BS: surprised that adding more sulfur data degraded the P behaviour. Would have thought they were decoupled
- AMI: I think it’s mostly unrelated. Some of the S data also has P in it, we are expanding that dataset. If my hypothesis is correct and it’s due to the force constant being too low, the data may change what it’s optimizing to
LW – You’d mentioned that a lotof the issues with the phosphonate/sulfonate issues were mols with ?? - We have quite a lot of phosphorous training data, right?
- LM – It’s about 10% of our training data. One angle has 7k data points, another has 500.
- LW – So one mol could contribute2 training data points for different params?
- LM – Yes
PB (“Sulamides and sulfonamides” slide): It looks like (2.2.1 with addl data) is similar to 2.2.1?
- LM – Yes, I think the sulfur problem was fixed by adding the new data (“fixed” short of changing electrostatics)
- PB – so what’s the problem?
- LM – … for example 4-membered ring params optimize far from MSM estimates, not sure why. Maybe related to ring strain?
- PB – Still confused as to whether there’s a problem with restricting the prior to smaller values?
- LM – We’re basically just training the torsions at that point. In the context of training a larger FF we didn’t want to treat the MSM values as gospel, and previously we weren’t seeing values change much from MSM starting points.
- PB – Also, you’re introducing two changes here - changing priors AND adding new data.

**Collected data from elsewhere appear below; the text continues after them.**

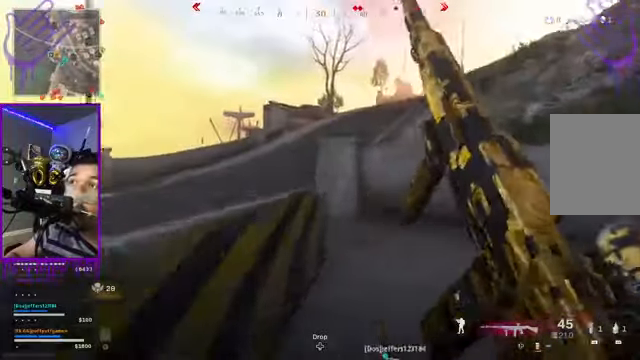
{"buttons": [], "left_stick": "up", "right_stick": "center", "events": [[200, "right_stick", "right"], [234, "R1", "down"], [334, "R1", "up"], [334, "right_stick", "center"]]}
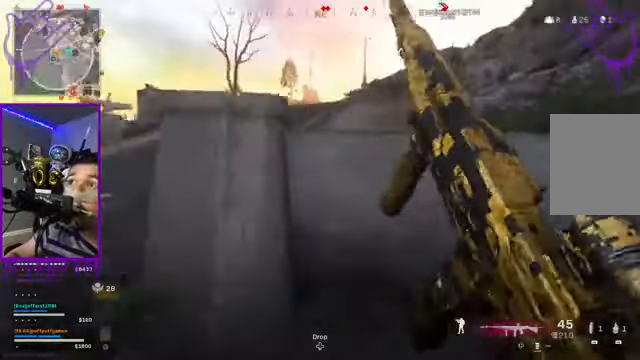
{"buttons": [], "left_stick": "up", "right_stick": "center", "events": [[66, "A", "down"], [167, "A", "up"], [300, "A", "down"], [400, "A", "up"]]}
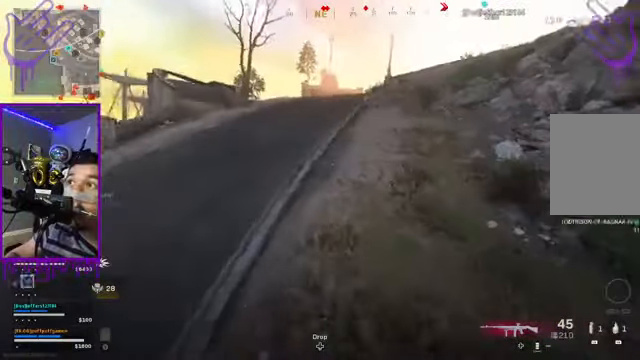
{"buttons": [], "left_stick": "up", "right_stick": "center", "events": [[200, "R1", "down"], [334, "R1", "up"]]}
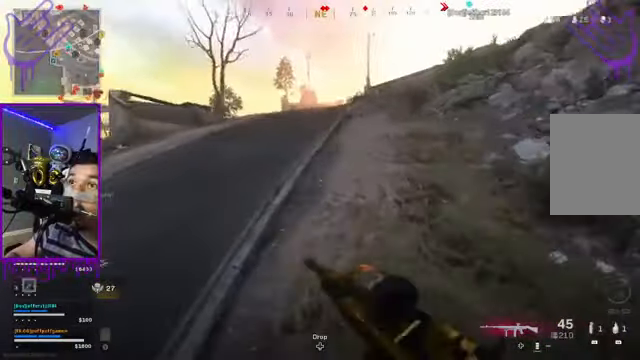
{"buttons": [], "left_stick": "up", "right_stick": "right", "events": [[200, "right_stick", "up"], [300, "right_stick", "right"]]}
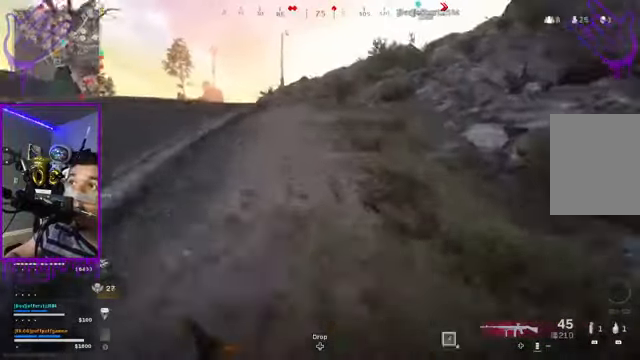
{"buttons": [], "left_stick": "up", "right_stick": "center", "events": [[67, "right_stick", "center"]]}
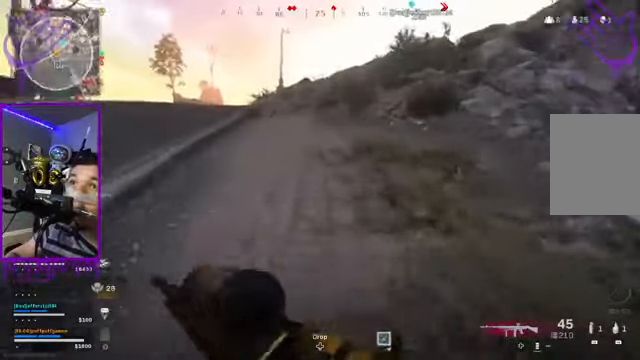
{"buttons": [], "left_stick": "up", "right_stick": "center", "events": []}
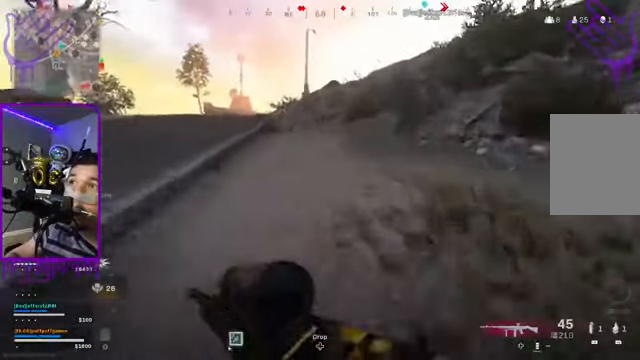
{"buttons": [], "left_stick": "up", "right_stick": "center", "events": []}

Could those be separated to see independent effects?
- LM – I could do that.
- LW – Would you expect to see much difference in the tighter priors of 2.2.1 didn’t allow it to change much from MSM values?
- LM – The MSM values might change, but I don’t anticipate that they’d change much from the new MSM value. Though we do have a lot more sulfur data so maybe the parmeter’s starting point is changing. So maybe I should look at how much the starting points change.

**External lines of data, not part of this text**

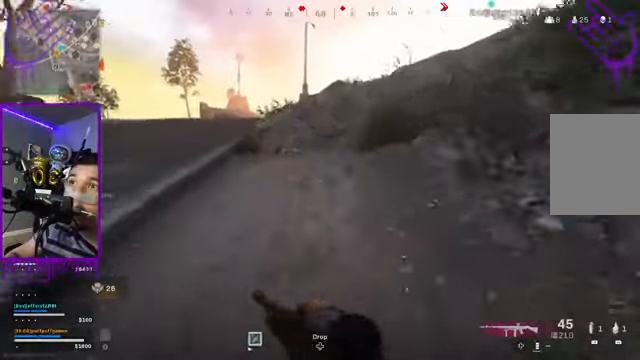
{"buttons": [], "left_stick": "up", "right_stick": "left", "events": [[367, "right_stick", "left"]]}
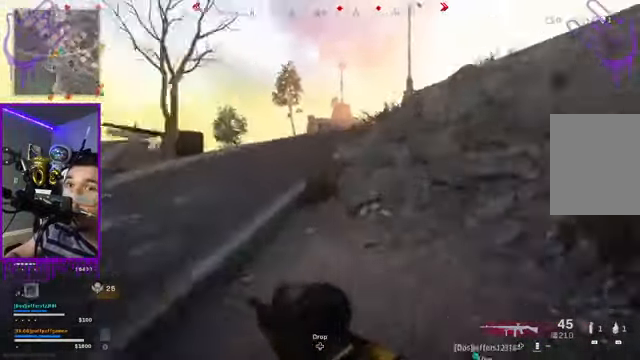
{"buttons": [], "left_stick": "up", "right_stick": "center", "events": [[67, "right_stick", "center"]]}
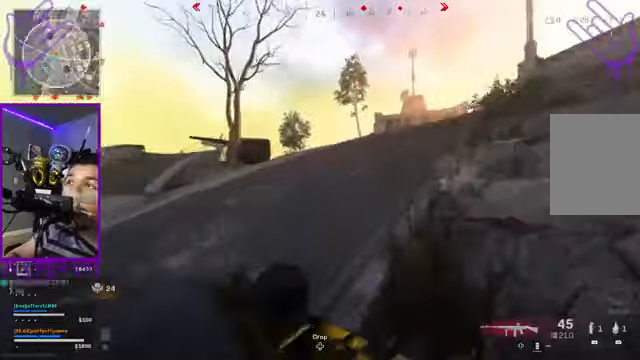
{"buttons": [], "left_stick": "up", "right_stick": "center", "events": [[100, "right_stick", "right"], [367, "right_stick", "center"]]}
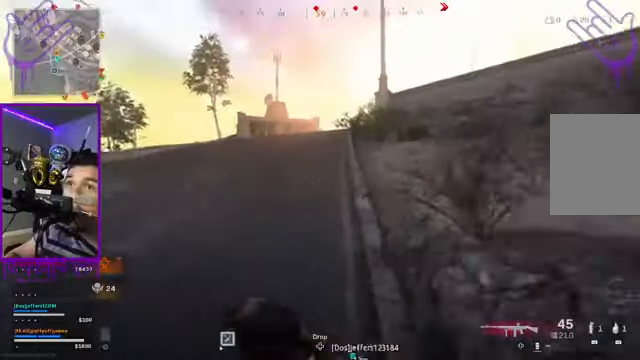
{"buttons": [], "left_stick": "up", "right_stick": "center", "events": [[166, "right_stick", "right"], [400, "right_stick", "center"]]}
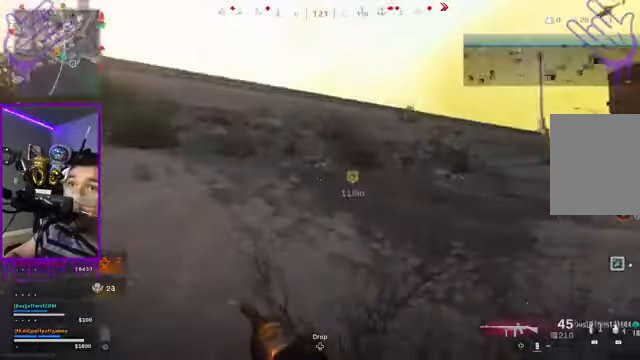
{"buttons": [], "left_stick": "up", "right_stick": "center", "events": [[267, "right_stick", "right"], [334, "right_stick", "center"]]}
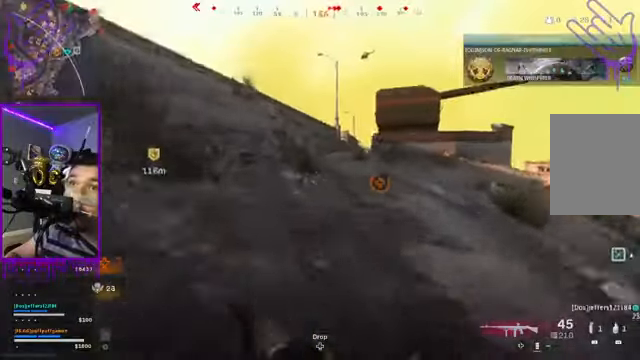
{"buttons": [], "left_stick": "up", "right_stick": "center", "events": []}
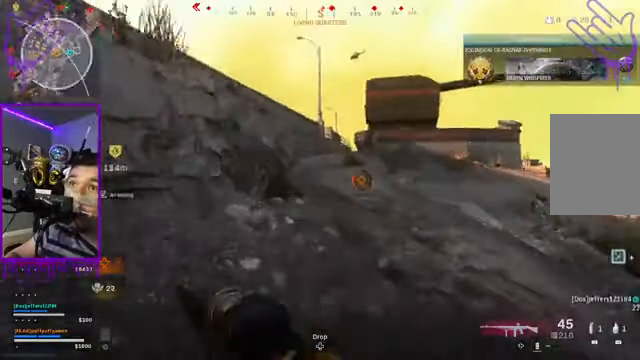
{"buttons": [], "left_stick": "up", "right_stick": "center", "events": []}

PB – Did the new fit help with 4-membered rings?
- LM – The “Luckily, small rings…” slide shows either no change or slight improvement. The change may be due to heterocycle inclusion.
- JR – Heterocycles all 4-membered? or all 5- and 6?
- LM – 4-membered. Some predicable issues given that they don’t have specific 4-membered ring params, like CNC ring angle includes training to 5- and 6-membered rings.
JR – Would any of these be affected by 1-4 or 1-5 LJ (do they have any influence whatsoever, good or bad?)
- LM – These are mostly confined to one angle, so I’m not sure if 1-4 interactions are coming into play.
- JR – The atoms will be closer together in a 4-membered ring, and the ring will be strained.
- JW – We always use the shortest path when applying 1-4 scaling - so in a 4-membered ring an atom is its own 0th neighbor, and it is excluded from nonbonded interactions.
- LW – Right, in a 3/4/5/6-membered ring we wouldn’t be computing 1-4 interactions.

Lipid force field refit

JH

Working on refitting sage to better modellipids. Been getting some help from science team, but have some additional questions –
- With new torsiondrive datasets, we’re adding 78 new alkane and lipid specific headgroups. How much QM data is enough to extend to new chemistries? Or is it an iterative approach, and if so how do we know when we have enough?
- LW – I don’t think we have a systematic answer. With our current valence FFs we try to ensure that each parameter has sufficient coverage and overlapswith real world mols that we care about. We’ve been working recently to expand diversity to fill gaps in our coverage. BW used fingerprinting to ensure diversity when making lipidMAPS dataset, so that’s an example. Are you looking for more of an answer in the form
- JH – Talking with BW, we’d thought about generating larger datasets for headgroups, eg ionazable and synthetic lipids. So wondering about being on the same page about process of making lipid FF.
- DM – Agree with LW that we don’t have a systematic answer. Usually we look at “in how many mols in this parameter used?”. For common chemistries like alkyl tails, unless you’re creating new parameters, you owonj’t need to add more params. But for headgroups you might need to add more parameters, and ensure that there are 5+ different mols with that chemistry.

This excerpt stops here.